Whenever global crude oil prices have risen above $100 in the past, India was able to cushion that shock primarily through growth in exports. In the UPA’s tenure, when oil prices were similarly high, exports rose to nearly 25 per cent of nominal GDP, which helped India withstand the shock. However, exports in the last seven years have fallen dramatically to 18 per cent of GDP, which must be revived. With weak domestic demand, lack of private investment and fiscal bottlenecks to government expenditure, the only viable option for India now is to export its way out of economic misery.
The US is India’s biggest export market. The US has already cautioned India about abetting Russia by buying Russian oil. It remains to be seen if the US will impose secondary sanctions against India for buying discounted Russian oil, but that threat looms large. India’s precarious economy cannot withstand trade sanctions or barriers to exports by other nations in the western world.
There is another issue with buying Russian oil. Typically, when India trades with any nation, it is invoiced and paid in US dollars. But with US sanctions against Russia, it will insist on payment in rubles. If India is forced to accept trading in rubles with Russia, then it is very likely that China, which is India’s second-largest trading partner, may also insist on payments in Chinese yuan. Saudi Arabia may also insist on trading in a currency other than the US dollar. This cascading “de-dollarisation” phenomenon will further irk and antagonise the US, since it weakens the dollar’s status as the world’s reserve currency. The real geo-economic battle in the world today is the “exorbitant privilege” of the dollar that the US is keen to preserve and China to dismantle. If India is forced to purchase Russian oil in rubles and potentially trade in yuan with China and others, it can catapult India into the centre of a geo-economic war that it can ill afford.
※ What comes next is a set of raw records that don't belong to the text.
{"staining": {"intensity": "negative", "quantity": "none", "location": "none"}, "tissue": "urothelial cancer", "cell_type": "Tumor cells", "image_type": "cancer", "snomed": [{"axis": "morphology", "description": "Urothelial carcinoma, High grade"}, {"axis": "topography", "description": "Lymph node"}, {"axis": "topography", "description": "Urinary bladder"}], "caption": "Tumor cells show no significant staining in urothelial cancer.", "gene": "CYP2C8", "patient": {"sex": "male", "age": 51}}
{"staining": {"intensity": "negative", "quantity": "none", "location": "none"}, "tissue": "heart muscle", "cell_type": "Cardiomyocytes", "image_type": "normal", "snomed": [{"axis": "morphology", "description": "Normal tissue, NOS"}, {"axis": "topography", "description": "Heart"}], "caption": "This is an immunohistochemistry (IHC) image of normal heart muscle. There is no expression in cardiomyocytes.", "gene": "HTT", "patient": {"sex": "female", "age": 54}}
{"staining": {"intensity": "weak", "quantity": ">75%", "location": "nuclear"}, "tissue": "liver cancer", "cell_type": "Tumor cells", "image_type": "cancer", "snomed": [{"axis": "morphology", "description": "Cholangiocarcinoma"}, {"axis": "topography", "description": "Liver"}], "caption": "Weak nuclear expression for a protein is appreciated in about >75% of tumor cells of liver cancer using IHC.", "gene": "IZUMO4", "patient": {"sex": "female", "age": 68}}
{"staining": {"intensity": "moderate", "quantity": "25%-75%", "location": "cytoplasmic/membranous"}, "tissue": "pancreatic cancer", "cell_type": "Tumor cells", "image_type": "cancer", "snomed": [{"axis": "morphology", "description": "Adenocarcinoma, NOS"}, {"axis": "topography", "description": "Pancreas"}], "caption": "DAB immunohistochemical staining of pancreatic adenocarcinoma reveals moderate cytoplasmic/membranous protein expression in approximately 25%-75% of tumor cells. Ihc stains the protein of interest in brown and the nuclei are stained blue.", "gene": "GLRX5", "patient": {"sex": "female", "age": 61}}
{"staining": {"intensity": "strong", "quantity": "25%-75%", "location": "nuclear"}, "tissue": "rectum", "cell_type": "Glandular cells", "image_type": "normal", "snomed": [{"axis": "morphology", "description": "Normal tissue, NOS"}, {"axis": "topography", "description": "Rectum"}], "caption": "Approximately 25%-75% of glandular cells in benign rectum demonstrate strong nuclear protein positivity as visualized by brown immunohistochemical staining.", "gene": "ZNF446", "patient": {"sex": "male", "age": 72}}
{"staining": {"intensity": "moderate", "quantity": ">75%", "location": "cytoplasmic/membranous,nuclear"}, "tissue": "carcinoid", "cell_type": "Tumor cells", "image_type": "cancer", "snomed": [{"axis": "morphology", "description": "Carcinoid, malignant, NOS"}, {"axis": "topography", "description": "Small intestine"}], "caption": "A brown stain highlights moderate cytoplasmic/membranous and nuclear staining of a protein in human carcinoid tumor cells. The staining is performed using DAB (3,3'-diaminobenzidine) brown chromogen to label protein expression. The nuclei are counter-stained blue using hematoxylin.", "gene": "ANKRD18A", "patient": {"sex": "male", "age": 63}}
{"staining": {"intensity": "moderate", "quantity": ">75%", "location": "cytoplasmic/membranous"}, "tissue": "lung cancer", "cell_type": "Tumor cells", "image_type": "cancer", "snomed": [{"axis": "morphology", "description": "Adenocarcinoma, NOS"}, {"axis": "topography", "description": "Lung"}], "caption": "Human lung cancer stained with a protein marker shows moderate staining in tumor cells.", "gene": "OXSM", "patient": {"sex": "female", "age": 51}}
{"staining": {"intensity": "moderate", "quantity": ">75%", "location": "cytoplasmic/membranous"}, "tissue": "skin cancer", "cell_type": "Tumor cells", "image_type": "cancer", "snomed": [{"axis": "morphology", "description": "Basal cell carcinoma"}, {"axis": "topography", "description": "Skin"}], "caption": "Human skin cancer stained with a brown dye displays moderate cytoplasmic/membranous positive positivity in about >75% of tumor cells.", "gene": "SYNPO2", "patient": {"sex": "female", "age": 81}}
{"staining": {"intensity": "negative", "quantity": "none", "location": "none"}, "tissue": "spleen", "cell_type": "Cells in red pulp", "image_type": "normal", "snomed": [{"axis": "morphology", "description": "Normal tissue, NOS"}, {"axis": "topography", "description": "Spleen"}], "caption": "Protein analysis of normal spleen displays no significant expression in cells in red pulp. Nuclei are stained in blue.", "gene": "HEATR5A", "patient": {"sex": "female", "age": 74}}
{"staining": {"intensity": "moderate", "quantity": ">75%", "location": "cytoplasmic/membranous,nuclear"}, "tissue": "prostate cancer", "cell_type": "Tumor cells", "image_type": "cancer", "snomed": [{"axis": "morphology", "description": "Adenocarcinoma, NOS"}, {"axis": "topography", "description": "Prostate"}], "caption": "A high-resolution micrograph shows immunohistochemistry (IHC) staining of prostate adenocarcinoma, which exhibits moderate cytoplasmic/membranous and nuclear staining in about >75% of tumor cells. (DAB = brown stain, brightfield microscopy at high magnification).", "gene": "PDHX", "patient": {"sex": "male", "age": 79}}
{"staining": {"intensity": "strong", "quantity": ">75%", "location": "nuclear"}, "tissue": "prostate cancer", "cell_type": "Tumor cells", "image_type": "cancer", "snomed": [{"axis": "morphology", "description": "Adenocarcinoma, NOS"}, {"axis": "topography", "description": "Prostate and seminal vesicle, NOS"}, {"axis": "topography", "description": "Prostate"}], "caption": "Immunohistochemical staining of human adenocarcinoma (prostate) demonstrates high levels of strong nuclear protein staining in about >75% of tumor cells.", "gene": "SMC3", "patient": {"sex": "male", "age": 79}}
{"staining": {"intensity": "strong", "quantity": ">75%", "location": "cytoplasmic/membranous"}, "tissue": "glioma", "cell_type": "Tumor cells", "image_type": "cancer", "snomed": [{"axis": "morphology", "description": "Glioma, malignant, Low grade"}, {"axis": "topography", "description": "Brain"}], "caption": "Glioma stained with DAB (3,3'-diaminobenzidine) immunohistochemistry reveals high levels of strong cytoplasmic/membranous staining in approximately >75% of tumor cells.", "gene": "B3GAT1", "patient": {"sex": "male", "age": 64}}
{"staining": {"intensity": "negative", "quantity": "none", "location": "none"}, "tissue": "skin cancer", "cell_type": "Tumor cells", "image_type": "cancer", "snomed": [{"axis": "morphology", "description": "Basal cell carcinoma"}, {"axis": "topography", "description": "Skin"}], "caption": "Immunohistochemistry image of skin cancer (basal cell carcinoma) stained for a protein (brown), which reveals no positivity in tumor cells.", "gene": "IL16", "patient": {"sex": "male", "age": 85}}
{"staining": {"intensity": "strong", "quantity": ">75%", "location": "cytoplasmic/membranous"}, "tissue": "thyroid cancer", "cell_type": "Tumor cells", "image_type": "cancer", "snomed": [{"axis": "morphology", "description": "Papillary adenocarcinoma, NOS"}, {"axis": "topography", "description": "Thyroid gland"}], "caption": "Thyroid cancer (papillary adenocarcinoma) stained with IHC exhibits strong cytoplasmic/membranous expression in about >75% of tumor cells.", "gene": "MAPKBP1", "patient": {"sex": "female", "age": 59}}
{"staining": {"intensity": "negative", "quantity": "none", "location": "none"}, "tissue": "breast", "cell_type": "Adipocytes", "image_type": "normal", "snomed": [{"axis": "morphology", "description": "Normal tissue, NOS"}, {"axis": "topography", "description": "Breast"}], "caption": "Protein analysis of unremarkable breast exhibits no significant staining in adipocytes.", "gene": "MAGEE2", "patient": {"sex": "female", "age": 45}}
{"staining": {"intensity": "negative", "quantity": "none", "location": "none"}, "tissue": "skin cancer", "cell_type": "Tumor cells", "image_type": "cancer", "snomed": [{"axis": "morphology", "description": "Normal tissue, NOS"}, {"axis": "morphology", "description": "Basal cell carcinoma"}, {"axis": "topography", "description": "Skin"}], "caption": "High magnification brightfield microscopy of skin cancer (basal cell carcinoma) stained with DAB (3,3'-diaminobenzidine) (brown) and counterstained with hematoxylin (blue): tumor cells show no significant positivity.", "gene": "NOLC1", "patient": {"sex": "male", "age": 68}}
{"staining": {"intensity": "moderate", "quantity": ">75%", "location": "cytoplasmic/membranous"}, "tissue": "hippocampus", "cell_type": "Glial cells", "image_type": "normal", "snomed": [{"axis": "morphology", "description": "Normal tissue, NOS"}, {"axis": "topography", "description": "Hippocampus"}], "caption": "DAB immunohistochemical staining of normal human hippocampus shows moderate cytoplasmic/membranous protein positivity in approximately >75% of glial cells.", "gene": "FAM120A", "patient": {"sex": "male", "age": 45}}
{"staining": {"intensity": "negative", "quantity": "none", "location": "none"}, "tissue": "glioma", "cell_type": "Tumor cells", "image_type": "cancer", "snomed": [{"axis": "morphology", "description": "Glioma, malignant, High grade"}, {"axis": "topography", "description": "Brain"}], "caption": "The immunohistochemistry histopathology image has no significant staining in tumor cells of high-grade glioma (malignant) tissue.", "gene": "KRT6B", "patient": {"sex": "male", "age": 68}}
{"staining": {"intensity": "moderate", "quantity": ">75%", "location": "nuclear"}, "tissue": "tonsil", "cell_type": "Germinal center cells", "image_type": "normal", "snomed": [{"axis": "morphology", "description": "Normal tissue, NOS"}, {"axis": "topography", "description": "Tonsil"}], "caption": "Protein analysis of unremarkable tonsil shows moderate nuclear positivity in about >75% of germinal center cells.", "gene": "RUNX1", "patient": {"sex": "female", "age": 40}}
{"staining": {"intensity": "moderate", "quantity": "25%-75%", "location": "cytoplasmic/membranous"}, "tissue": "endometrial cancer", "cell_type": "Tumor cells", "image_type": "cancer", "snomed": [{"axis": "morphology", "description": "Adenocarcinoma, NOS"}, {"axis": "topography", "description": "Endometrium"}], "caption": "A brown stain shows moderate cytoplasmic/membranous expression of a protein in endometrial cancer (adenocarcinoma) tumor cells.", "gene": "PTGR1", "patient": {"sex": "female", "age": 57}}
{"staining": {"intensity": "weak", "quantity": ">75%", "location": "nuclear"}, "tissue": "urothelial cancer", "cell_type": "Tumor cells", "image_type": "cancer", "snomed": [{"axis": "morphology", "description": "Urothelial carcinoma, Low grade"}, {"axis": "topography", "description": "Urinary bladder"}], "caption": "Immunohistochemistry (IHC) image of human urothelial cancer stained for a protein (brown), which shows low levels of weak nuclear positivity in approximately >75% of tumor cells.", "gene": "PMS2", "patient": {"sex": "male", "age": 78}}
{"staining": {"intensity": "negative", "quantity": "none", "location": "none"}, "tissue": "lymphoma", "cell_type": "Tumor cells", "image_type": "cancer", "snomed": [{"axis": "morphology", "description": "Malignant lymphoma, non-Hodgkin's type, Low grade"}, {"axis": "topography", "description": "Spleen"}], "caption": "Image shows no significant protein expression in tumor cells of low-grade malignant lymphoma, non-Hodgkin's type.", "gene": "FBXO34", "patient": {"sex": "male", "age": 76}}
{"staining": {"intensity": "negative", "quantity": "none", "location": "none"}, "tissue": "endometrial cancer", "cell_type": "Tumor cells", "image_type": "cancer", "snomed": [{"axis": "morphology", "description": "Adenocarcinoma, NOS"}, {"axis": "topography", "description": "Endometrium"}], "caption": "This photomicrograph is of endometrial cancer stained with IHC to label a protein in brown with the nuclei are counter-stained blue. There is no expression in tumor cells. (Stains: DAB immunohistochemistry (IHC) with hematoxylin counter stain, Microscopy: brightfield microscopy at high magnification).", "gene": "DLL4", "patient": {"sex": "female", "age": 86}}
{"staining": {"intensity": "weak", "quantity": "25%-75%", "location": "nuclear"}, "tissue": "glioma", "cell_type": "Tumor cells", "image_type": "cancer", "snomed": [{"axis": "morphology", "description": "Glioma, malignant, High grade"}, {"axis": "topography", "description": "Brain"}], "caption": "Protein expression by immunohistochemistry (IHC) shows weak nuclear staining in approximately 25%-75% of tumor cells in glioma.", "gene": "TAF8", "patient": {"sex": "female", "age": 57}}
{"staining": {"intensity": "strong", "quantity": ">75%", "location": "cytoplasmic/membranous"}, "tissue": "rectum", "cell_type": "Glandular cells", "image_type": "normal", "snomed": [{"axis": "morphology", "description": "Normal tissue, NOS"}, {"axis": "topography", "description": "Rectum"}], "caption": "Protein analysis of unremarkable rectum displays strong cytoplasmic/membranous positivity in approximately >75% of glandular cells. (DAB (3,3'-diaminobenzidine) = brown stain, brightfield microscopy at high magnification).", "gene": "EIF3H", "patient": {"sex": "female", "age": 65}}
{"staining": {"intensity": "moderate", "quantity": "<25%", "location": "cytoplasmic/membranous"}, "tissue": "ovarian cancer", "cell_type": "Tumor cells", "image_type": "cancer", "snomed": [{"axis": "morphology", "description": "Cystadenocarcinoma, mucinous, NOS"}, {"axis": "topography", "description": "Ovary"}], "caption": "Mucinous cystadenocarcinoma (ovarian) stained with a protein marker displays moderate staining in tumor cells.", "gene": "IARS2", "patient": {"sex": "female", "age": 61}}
Exports remain India’s biggest hope for a long-term sustainable economic recovery with ample job creation. The Russia-Ukraine conflict can be an opportunity for India to step up and capture global market share in goods and services. There is already talk of India capitalising on wheat exports, albeit a tiny share of India’s overall exports, as a fallout of global sanctions against Russian wheat. India cannot risk being isolated in future global trade for near-term discounted oil deals with Russia.
The Russia-Ukraine conflict and China’s unambiguous support for Russia have reshaped the world order once again along two axes, pitted against the US and its allies. The US and China are India’s largest trading partners. New Delhi’s best bet now is to negotiate with all its trading partners equally and extract the best possible support for India’s long-term interests.